您现在的位置是：首页 > 后端

当前栏目

19. python爬虫——基于scrapy框架爬取网易新闻内容

Python 爬虫 scrapy 框架基于内容 19 新闻

2023-09-11 14:20:02 时间

python爬虫——基于scrapy框架爬取网易新闻内容

1、需求
- 【前期准备】
2、分析及代码实现

1、需求

爬取网易新闻的标题和内容

通过网页新闻的首页解析出五大板块对应的详情页的url（可以直接爬取，没有动态内容）
每一个板块对应的新闻标题都是动态加载出来的（动态加载）
通过解析出每一条新闻详情页的url获取详情页的页面源码，从页面源码中解析出新闻的内容

【前期准备】

创建工程文件：scrapy startproject wangyiPro
创建spiders文件：scrapy genspider wangyi www.xxx.com

配置settings.py

# Crawl responsibly by identifying yourself (and your website) on the user-agent
USER_AGENT = 'Mozilla/...'

# Obey robots.txt rules
ROBOTSTXT_OBEY = False

2、分析及代码实现

（1）获取五大板块详情页url

在这里插入图片描述
需要获取国内、国际、军事、航空、无人机，五大板块的详情页地址。它们均存在ul下的li标签先
xpath语言：//*[@id="index2016_wrap"]/div[1]/div[2]/div[2]/div[2]/div[2]/div/ul/li

它们分别位于第3，4，6，7，8个li标签下的a标签href属性中

代码编写

import scrapy


class WangyiSpider(scrapy.Spider):
    name = 'wangyi'
    allowed_domains = ['www.xxx.com']
    start_urls = ['https://news.163.com/']
    model_urls = []

    def parse(self, response):
        li_list = response.xpath('//*[@id="index2016_wrap"]/div[1]/div[2]/div[2]/div[2]/div[2]/div/ul/li')
        alist = [4，5，7，8，9]
        for index in alist:
            model_url = li_list[index].xpath('./a/@href').extract_first()
            self.model_urls.append(model_url)
            print(model_url)

# # # #

- _任务目标 A_
用两句话概括上文这篇关于用scrapy爬取网易新闻的文章。
- _任务目标 B_
将上文scrapy爬取网易新闻一文中的句子“通过解析出每一条新闻详情页的url获取详情页的页面源码，从页面源码中解析出新闻的内容”译成英文。
- _任务目标 C_
在上文这篇用scrapy爬取网易新闻的文章的最后一句之后接着续写。

# # # #

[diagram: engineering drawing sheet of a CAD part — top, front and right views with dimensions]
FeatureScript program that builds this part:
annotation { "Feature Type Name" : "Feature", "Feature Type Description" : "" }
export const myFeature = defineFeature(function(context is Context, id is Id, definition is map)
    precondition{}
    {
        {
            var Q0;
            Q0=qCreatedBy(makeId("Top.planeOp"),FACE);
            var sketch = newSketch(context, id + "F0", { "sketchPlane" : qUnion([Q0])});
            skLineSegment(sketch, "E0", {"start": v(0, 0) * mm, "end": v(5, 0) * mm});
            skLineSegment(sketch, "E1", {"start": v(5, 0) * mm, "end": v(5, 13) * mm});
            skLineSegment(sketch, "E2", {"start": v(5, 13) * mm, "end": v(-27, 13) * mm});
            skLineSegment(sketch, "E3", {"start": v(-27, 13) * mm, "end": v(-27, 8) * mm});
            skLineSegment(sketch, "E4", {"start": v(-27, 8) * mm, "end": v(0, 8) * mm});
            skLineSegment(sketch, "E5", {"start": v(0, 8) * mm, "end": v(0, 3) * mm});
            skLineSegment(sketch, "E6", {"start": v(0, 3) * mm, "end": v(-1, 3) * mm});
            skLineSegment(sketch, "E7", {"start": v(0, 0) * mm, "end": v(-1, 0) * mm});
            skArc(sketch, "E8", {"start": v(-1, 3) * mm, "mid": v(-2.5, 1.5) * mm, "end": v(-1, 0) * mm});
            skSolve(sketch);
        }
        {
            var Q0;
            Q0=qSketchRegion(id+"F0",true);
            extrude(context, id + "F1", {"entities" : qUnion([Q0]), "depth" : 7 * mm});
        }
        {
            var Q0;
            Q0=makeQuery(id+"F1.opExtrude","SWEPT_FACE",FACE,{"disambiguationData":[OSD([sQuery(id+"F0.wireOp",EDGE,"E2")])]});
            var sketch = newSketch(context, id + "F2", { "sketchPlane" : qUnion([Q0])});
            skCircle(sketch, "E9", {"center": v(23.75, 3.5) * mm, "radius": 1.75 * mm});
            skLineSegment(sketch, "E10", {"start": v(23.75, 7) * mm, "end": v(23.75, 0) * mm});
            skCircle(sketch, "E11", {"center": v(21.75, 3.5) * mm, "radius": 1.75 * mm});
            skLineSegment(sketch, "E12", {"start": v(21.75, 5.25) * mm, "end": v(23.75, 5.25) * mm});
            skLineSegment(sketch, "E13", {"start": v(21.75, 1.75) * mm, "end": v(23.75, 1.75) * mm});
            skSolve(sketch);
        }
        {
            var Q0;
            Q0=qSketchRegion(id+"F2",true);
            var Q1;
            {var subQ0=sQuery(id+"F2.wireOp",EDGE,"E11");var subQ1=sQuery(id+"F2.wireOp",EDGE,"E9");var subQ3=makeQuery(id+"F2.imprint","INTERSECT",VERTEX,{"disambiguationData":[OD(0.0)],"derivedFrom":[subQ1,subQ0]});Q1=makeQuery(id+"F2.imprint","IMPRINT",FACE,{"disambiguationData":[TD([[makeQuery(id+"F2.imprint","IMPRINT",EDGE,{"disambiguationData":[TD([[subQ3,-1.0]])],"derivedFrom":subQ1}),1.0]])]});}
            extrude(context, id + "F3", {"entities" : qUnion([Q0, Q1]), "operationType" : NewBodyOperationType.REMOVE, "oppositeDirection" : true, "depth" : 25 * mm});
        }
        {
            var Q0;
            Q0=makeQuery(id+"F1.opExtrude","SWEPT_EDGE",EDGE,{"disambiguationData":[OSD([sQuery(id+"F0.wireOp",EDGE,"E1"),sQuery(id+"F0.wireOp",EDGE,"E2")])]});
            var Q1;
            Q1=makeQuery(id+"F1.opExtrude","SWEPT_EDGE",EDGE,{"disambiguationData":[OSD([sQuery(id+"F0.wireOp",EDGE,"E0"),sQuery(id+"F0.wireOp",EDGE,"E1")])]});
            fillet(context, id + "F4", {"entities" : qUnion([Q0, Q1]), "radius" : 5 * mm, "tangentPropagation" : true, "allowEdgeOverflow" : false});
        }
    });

# # # #

- _任务输出 A_
该文介绍如何基于scrapy框架爬取网易新闻的标题和内容：先从新闻首页解析出五大板块详情页的url，各板块的新闻标题是动态加载的，再通过每条新闻详情页的url获取页面源码并从中解析出新闻内容。前期准备包括用scrapy startproject和scrapy genspider创建工程和spiders文件，并在settings.py中设置USER_AGENT、将ROBOTSTXT_OBEY设为False。

- _任务输出 B_
Obtain the page source of each news detail page by parsing out its URL, and extract the news content from that page source.

- _任务输出 C_
（2）解析每个板块

由于从下载器下载下来的五大板块的详情页数据为静态数据，而目标的实际页面为动态加载的新闻数据。因此需要在引擎和下载器之间的中间件中设置方法来实现获取动态加载新闻数据。
在这里插入图片描述

wangyi.py文件

    #每一个板块对应的新闻标题相关的内容都是动态加载
    def parse_model(self,response): #解析每一个板块页面中对应新闻的标题和新闻详情页的url
        # response.xpath()
        div_list = response.xpath('/html/body/div/div[3]/div[4]/div[1]/div/div/ul/li/div/div')
        for div in div_list:
            title = div.xpath('./div/div[1]/h3/a/text()').extract_first()
            new_detail_url = div.xpath('./div/div[1]/h3/a/@href').extract_first()


            item = WangyiproItem()
            item['title'] = title

            #对新闻详情页的url发起请求
            yield scrapy.Request(url=new_detail_url,callback=self.parse_detail,meta={'item':item})

在wangyi.py中添加selenium模块，用于进行动态加载页面的处理。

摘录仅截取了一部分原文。